**PROVIDED INFORMATION:**
Start of Block

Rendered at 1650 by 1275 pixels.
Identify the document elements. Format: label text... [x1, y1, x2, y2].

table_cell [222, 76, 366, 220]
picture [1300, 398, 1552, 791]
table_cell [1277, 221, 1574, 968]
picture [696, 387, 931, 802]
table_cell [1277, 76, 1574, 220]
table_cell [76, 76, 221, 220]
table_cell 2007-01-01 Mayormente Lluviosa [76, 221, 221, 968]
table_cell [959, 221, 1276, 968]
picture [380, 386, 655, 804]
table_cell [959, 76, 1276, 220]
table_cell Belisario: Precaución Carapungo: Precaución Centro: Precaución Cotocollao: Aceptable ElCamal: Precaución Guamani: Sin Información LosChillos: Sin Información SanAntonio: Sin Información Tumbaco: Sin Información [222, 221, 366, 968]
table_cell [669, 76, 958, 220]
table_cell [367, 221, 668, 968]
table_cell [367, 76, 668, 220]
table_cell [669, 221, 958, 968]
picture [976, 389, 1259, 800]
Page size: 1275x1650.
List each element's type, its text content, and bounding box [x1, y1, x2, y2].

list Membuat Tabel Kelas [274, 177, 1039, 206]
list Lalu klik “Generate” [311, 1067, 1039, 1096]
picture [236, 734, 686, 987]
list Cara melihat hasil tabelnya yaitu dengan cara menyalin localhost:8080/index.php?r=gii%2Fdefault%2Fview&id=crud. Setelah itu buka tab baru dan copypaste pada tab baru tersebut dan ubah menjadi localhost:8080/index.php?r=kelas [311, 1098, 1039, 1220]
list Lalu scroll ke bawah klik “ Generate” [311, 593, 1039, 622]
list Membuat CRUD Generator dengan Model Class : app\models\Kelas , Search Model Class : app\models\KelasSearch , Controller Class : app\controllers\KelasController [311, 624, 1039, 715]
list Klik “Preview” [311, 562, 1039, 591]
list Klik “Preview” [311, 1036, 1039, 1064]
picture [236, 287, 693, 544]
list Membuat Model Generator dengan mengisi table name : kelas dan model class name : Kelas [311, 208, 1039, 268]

End of Block

**AIM OF THE EXERCISE:** Reproduce the data exactly, omitting nothing.

**ANSWER:**
Rendered at 1650 by 1275 pixels.
Identify the document elements. Format: label text... [x1, y1, x2, y2].

table_cell [222, 76, 366, 220]
picture [1300, 398, 1552, 791]
table_cell [1277, 221, 1574, 968]
picture [696, 387, 931, 802]
table_cell [1277, 76, 1574, 220]
table_cell [76, 76, 221, 220]
table_cell 2007-01-01 Mayormente Lluviosa [76, 221, 221, 968]
table_cell [959, 221, 1276, 968]
picture [380, 386, 655, 804]
table_cell [959, 76, 1276, 220]
table_cell Belisario: Precaución Carapungo: Precaución Centro: Precaución Cotocollao: Aceptable ElCamal: Precaución Guamani: Sin Información LosChillos: Sin Información SanAntonio: Sin Información Tumbaco: Sin Información [222, 221, 366, 968]
table_cell [669, 76, 958, 220]
table_cell [367, 221, 668, 968]
table_cell [367, 76, 668, 220]
table_cell [669, 221, 958, 968]
picture [976, 389, 1259, 800]
Page size: 1275x1650.
List each element's type, its text content, and bounding box [x1, y1, x2, y2].

list Membuat Tabel Kelas [274, 177, 1039, 206]
list Lalu klik “Generate” [311, 1067, 1039, 1096]
picture [236, 734, 686, 987]
list Cara melihat hasil tabelnya yaitu dengan cara menyalin localhost:8080/index.php?r=gii%2Fdefault%2Fview&id=crud. Setelah itu buka tab baru dan copypaste pada tab baru tersebut dan ubah menjadi localhost:8080/index.php?r=kelas [311, 1098, 1039, 1220]
list Lalu scroll ke bawah klik “ Generate” [311, 593, 1039, 622]
list Membuat CRUD Generator dengan Model Class : app\models\Kelas , Search Model Class : app\models\KelasSearch , Controller Class : app\controllers\KelasController [311, 624, 1039, 715]
list Klik “Preview” [311, 562, 1039, 591]
list Klik “Preview” [311, 1036, 1039, 1064]
picture [236, 287, 693, 544]
list Membuat Model Generator dengan mengisi table name : kelas dan model class name : Kelas [311, 208, 1039, 268]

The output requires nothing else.